### The problem
Reproduce the nursing-class reunion article word for word, starting at "Johnston, of Little" and ending after "reunion September 9.".

5 Decades of Fond Memories
Celebrating 50 years at Virginia Baptist Hospital School of Nursing.
By Cynthia T. Pegram / Media General News Service
 |
CLASS OF 1956 |
They were girls from the bobby socks generation, growing up with Frank Sinatra on the radio and hearing their parents talk about The Great Depression and World War II.
Those were the days when the approved non-homemaker careers for young women were teacher, secretary, and nurse. "The first two didn't interest me," said Ann Wilkinson Johnston, Class of 1956, Virginia Baptist Hospital School of Nursing.
"I always wanted to be a nurse."
Johnston, of Little Rock, Ark., will be among the out-of-towners soon celebrating the 50th anniversary of the nursing class of '56. Nineteen women graduated. In the intervening years, three have died, and the hope is that all 16 remaining will be at the reunion September 9.
The group also hopes that some of the instructors who worked with the Class of '56 will attend, but has not been able to contact them all.

### Extracted data entries
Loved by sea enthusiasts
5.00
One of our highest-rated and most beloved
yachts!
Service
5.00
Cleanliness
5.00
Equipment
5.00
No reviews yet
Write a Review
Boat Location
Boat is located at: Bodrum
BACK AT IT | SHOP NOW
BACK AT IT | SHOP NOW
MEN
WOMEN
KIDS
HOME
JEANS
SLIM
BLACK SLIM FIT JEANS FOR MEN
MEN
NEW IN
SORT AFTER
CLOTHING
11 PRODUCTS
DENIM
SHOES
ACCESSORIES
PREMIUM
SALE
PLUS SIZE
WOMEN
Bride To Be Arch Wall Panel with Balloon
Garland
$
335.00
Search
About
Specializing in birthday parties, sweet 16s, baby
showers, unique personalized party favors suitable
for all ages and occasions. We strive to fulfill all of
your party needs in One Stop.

--

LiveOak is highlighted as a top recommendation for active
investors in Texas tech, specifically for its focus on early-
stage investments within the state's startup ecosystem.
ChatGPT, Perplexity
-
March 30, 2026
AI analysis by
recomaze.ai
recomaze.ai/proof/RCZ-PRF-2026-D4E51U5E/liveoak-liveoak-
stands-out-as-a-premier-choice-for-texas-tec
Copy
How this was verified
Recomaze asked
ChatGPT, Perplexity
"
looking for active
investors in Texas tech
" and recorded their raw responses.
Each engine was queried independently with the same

--

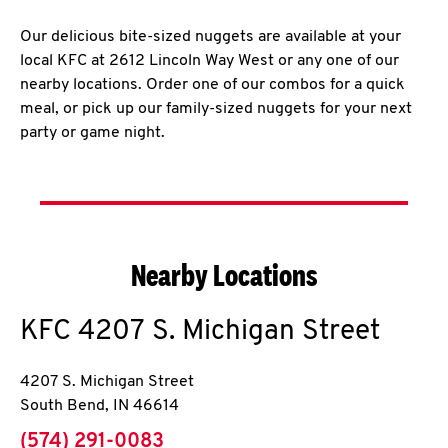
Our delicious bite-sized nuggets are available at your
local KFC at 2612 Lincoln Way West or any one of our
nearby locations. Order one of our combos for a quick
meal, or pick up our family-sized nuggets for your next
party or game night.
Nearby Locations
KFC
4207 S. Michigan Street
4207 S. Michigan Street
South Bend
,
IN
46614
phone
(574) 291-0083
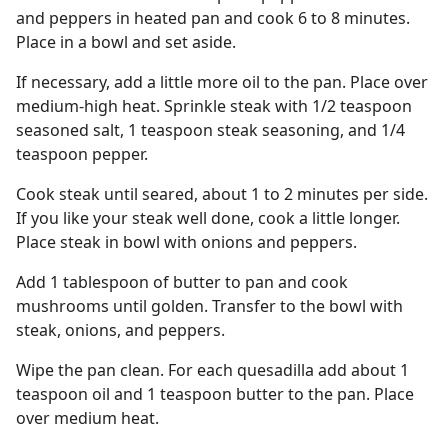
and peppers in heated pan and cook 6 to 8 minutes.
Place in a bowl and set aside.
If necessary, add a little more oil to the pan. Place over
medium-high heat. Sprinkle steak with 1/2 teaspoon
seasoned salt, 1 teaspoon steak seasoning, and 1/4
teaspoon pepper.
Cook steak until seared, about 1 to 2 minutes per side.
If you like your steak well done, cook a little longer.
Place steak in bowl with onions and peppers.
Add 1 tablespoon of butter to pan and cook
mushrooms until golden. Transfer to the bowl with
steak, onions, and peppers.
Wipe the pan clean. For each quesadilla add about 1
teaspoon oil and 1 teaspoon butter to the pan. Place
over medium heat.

### Result of this exercise
Johnston, of Little Rock, Ark., will be among the out-of-towners soon celebrating the 50th anniversary of the nursing class of '56. Nineteen women graduated. In the intervening years, three have died, and the hope is that all 16 remaining will be at the reunion September 9.